文本段落 –
-=-=-
而中科院神经所的杨辉实验室居然就找到了让雨停下来的方法，那就是高精度检测脱靶的GOTI技术，相关论文发表在近期的《Science》上（论文链接请戳：”阅读原文“）。

对，世界上没有两只老鼠的基因是一模一样的，但具体某一只老鼠体内的所有细胞的基因却是可以认为相同的。GOTI技术在小鼠受精卵发育到两细胞阶段的时候向其中一个卵裂球注射基因编辑工具，于是这两个来自同一个受精卵的，理论上DNA原本完全一样的卵裂球就能绝佳地彼此对照，从而排除了个体差异的问题。

但仅仅如此还不够，单个卵裂球当中DNA含量极少，远远不足以拿去做测序分析。但杨辉的团队用一个很巧妙的方法解决了这个问题，他们在注入基因编辑工具的同时也用一些特殊方法让这个卵裂球及其后代细胞发出荧光。然后直接将这个早期胚胎植入母鼠子宫内，让其发育成一个小鼠胎儿。

图片来源： Cytosine base editor generates substantial off-target single nucleotide variants in mouse embryo

等这个小鼠胎儿长到足够大小，就直接把整个胎儿消化成一大堆单细胞，然后利用荧光的差异将注射过基因编辑工具与对照的卵裂球的后代区分开来，于是就得到了两堆差不多相当于小鼠胎儿总细胞量一半的细胞，这每一堆细胞中都包含着数以亿计的DNA分子，只要将其全部提取出来就足以做测序分析，从而绕开了体外扩增的步骤，扩增噪音的麻烦也解决了。

大雨散去，仅存的水滴便展露了出来，基因编辑工具的脱靶效应就此变得澄明了。

杨辉的团队检测了许多现有的基因编辑工具，结果可谓几家欢喜几家愁，最经典的CRISPR/Cas9系统经受住了最新检测技术的考验，即便在GOTI这么严格的检测中，也未能发现它有明显的脱靶问题。而同时，一种曾经被认为非常精准的单碱基编辑技术BE3却让人大跌眼镜，脱靶率奇高。
-=-=-
任务目标 –
请逐字复述上面这段介绍GOTI脱靶检测技术的文字，从头到尾完整照录，不作任何改动。
-=-=-
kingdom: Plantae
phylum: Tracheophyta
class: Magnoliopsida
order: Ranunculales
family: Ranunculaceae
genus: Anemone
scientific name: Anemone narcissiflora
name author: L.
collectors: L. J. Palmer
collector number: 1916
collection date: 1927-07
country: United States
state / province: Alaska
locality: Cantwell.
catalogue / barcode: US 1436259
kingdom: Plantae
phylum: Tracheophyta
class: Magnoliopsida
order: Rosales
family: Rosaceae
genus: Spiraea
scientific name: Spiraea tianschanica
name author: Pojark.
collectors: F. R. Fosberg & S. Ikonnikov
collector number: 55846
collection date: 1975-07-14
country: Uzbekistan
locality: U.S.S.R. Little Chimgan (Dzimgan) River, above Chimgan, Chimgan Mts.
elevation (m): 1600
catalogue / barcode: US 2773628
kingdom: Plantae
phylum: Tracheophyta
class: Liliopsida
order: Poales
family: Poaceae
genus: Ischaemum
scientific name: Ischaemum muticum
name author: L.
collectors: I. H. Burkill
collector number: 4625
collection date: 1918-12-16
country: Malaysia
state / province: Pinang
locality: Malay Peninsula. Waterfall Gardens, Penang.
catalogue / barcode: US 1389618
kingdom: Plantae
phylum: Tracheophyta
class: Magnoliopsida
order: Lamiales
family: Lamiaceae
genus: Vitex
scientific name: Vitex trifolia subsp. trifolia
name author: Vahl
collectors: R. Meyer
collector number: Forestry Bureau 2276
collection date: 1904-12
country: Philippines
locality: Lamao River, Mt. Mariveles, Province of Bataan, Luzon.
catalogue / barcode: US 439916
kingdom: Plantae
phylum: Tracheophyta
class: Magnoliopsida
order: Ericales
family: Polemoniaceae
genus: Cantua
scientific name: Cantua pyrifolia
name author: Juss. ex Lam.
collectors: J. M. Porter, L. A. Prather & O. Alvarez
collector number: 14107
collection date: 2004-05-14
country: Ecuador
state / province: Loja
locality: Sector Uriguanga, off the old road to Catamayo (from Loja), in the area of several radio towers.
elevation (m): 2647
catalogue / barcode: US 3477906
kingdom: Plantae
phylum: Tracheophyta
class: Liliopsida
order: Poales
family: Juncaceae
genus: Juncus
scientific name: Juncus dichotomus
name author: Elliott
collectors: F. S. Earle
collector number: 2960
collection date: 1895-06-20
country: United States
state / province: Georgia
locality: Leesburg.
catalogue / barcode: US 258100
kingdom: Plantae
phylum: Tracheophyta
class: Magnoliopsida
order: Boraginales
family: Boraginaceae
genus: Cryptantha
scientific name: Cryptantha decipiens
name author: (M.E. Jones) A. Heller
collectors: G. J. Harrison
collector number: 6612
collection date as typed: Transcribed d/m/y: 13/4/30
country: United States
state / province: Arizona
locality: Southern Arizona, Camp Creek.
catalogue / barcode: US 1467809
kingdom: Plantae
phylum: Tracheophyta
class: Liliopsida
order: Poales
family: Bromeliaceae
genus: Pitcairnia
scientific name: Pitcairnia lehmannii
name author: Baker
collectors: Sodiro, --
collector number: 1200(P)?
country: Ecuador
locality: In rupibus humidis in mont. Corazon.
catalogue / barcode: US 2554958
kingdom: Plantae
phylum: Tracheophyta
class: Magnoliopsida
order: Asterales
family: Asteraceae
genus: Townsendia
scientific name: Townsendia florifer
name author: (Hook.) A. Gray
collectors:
-=-=-
你的回答 –
而中科院神经所的杨辉实验室居然就找到了让雨停下来的方法，那就是高精度检测脱靶的GOTI技术，相关论文发表在近期的《Science》上（论文链接请戳：”阅读原文“）。

对，世界上没有两只老鼠的基因是一模一样的，但具体某一只老鼠体内的所有细胞的基因却是可以认为相同的。GOTI技术在小鼠受精卵发育到两细胞阶段的时候向其中一个卵裂球注射基因编辑工具，于是这两个来自同一个受精卵的，理论上DNA原本完全一样的卵裂球就能绝佳地彼此对照，从而排除了个体差异的问题。

但仅仅如此还不够，单个卵裂球当中DNA含量极少，远远不足以拿去做测序分析。但杨辉的团队用一个很巧妙的方法解决了这个问题，他们在注入基因编辑工具的同时也用一些特殊方法让这个卵裂球及其后代细胞发出荧光。然后直接将这个早期胚胎植入母鼠子宫内，让其发育成一个小鼠胎儿。

图片来源： Cytosine base editor generates substantial off-target single nucleotide variants in mouse embryo

等这个小鼠胎儿长到足够大小，就直接把整个胎儿消化成一大堆单细胞，然后利用荧光的差异将注射过基因编辑工具与对照的卵裂球的后代区分开来，于是就得到了两堆差不多相当于小鼠胎儿总细胞量一半的细胞，这每一堆细胞中都包含着数以亿计的DNA分子，只要将其全部提取出来就足以做测序分析，从而绕开了体外扩增的步骤，扩增噪音的麻烦也解决了。

大雨散去，仅存的水滴便展露了出来，基因编辑工具的脱靶效应就此变得澄明了。

杨辉的团队检测了许多现有的基因编辑工具，结果可谓几家欢喜几家愁，最经典的CRISPR/Cas9系统经受住了最新检测技术的考验，即便在GOTI这么严格的检测中，也未能发现它有明显的脱靶问题。而同时，一种曾经被认为非常精准的单碱基编辑技术BE3却让人大跌眼镜，脱靶率奇高。